Sit in relaxed position, with a light jalandhar bandh (neck lock – i.e. your neck is slightly bent towards your chest).
Keep your spine straight and your chest slightly lifted. Relax your arms down at your sides. Raise your hands in front of the center of your chest at the level of your heart. Your palms should face each other. Curl your fingers into a loose fist. Keep your thumbs extended and point them upwards. Bring your hands toward each other until your thumbs touch each other and are side by side. The rest of your hands stay separated. Fix your eyes on the knuckles of your thumbs. Narrow your eyelids to a squint.
Focus your concentration on your breathing. Create a steady breathing rhythm with the following ratio and pathway:
Inhale through your nose slowly, for about 8 seconds.
Hold your breath for about 8 seconds
Release the breath slowly through your nose for 8 seconds
Do not inhale for 8 seconds
Once this pattern is set, you can gradually increase the time from 8 seconds to as long as you like. If you increase the lenght time, keep the time equal in each section of your breathing.
To finish: at the end of a session, inhale deeply, stretch your hands over your head and open and close your fists several times. Relax your breathing.
Time: begin this practice gradually. Start with 3 minutes. Increase the time to 11 minutes.

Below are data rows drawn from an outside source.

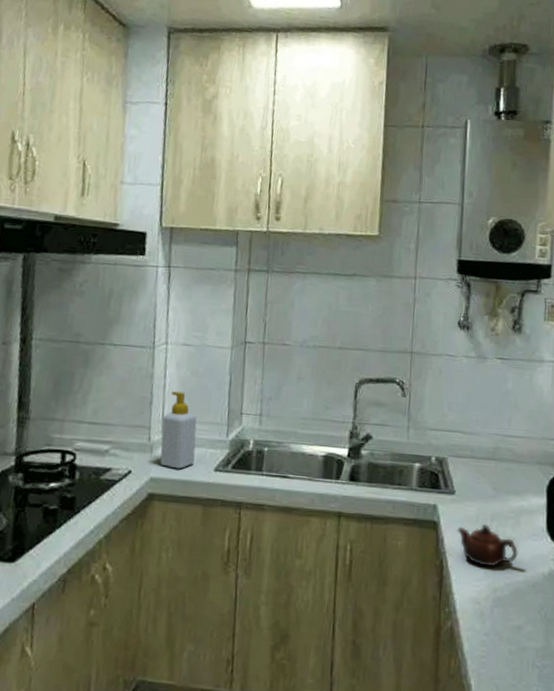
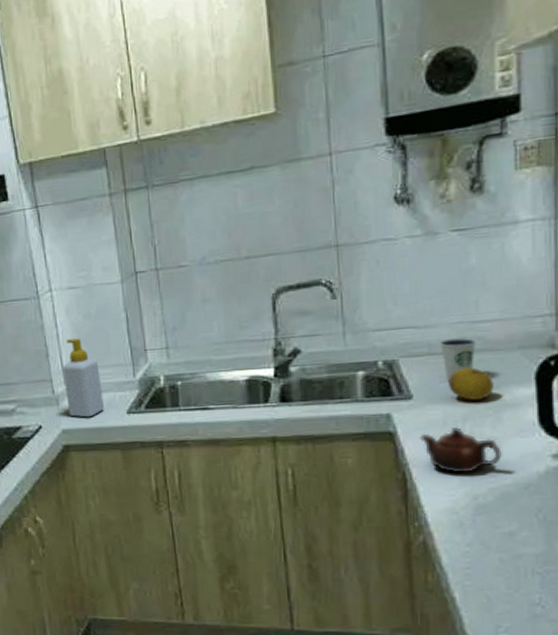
dixie cup: none [479,447,506,483] -> present [439,338,476,381]
fruit: none [483,473,516,503] -> present [448,367,494,400]

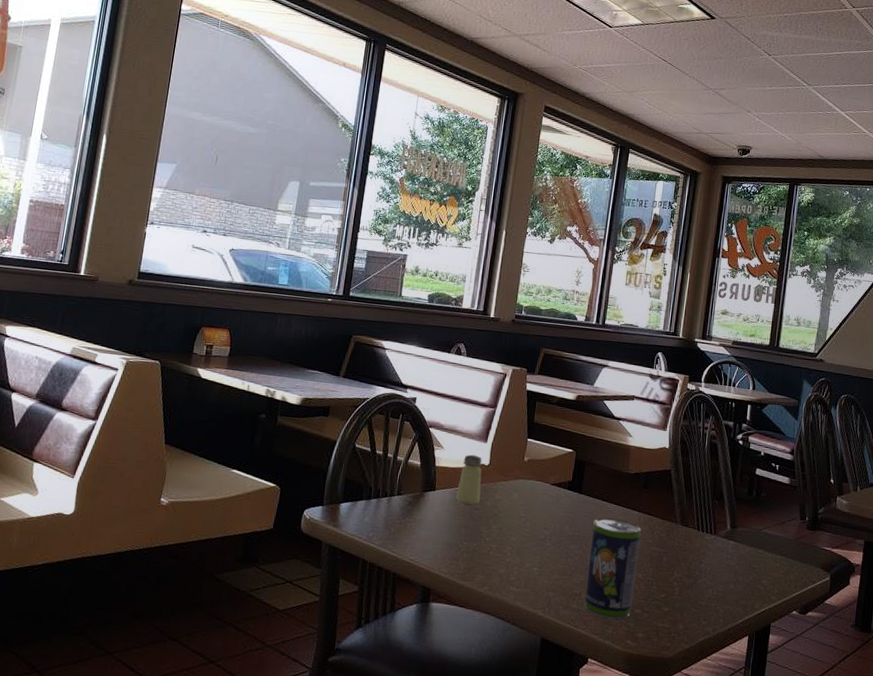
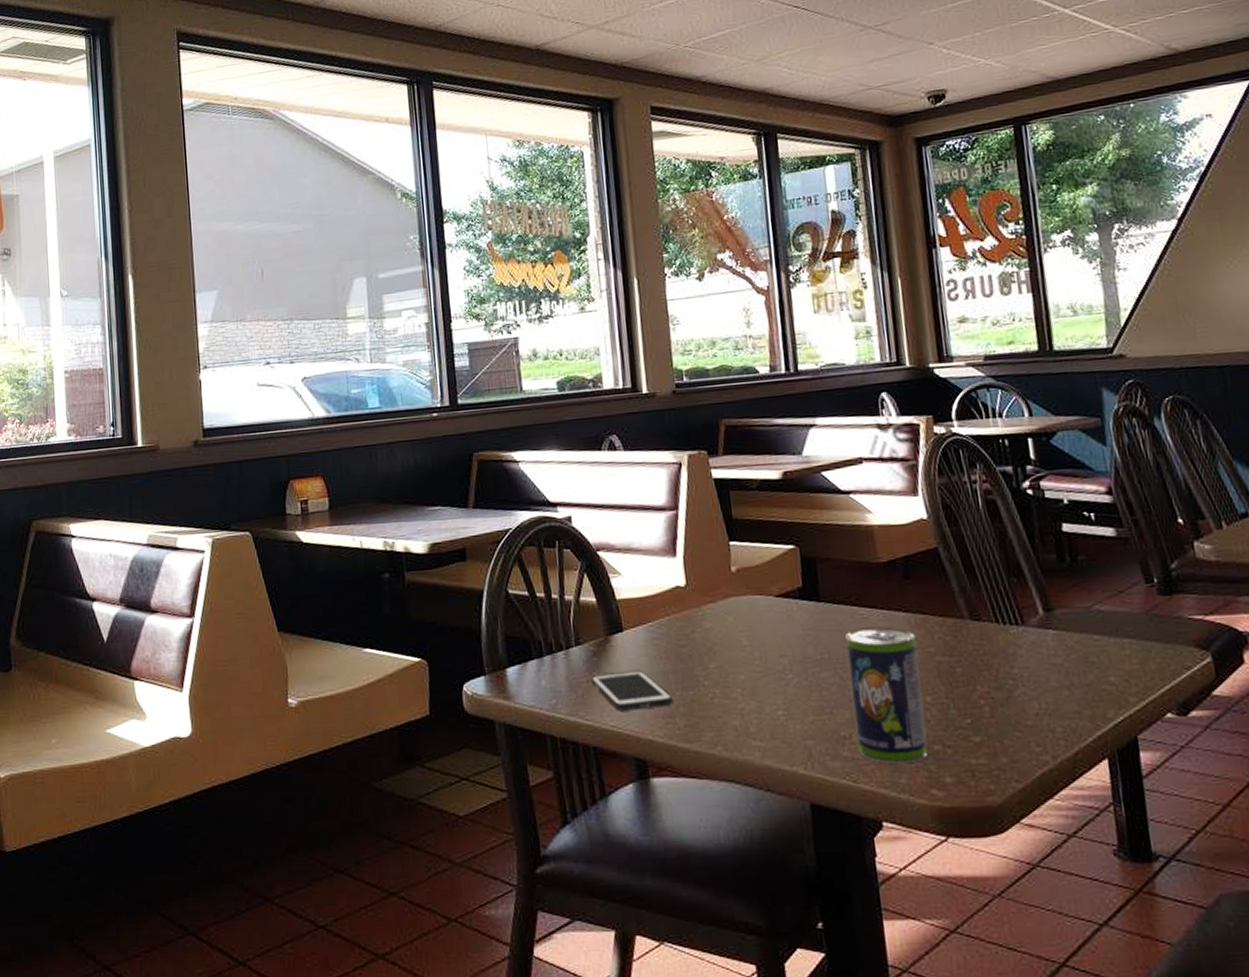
cell phone: none [402,519,461,552] -> present [590,670,674,711]
saltshaker: present [456,454,482,505] -> none [651,575,685,642]

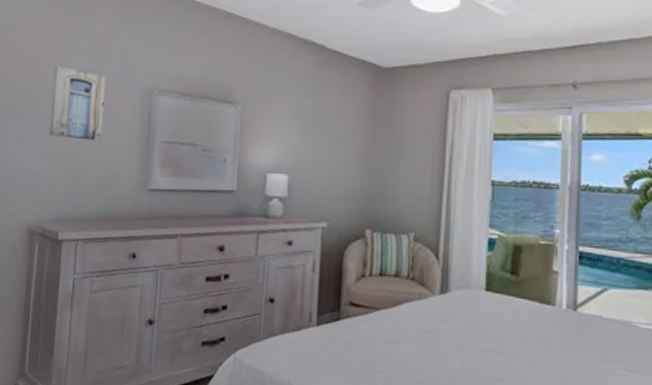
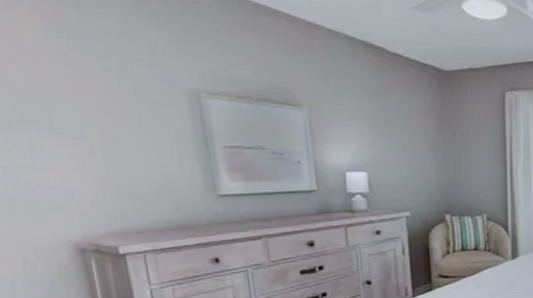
wall art: present [49,65,106,142] -> none [58,63,148,150]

This MBE has many effects. It can be used to combat tension and hypertension. It also creates a deep concentration and a detachment from the issues occupying your conscious and subconscious. Once you identify the issues about which you are preoccupied, you can release youself from them. Sometimes you will hear strong inner sounds such as drums, bells, whistles, etc. Part of this can be due to the pressure adjustments in the skull and eardrums. If the sounds develop in deep meditation, it is a normal adjustment of the neurons in the cortex. This phenomenon will pass quickly and should not distract you from the primary focus and process of the MBE.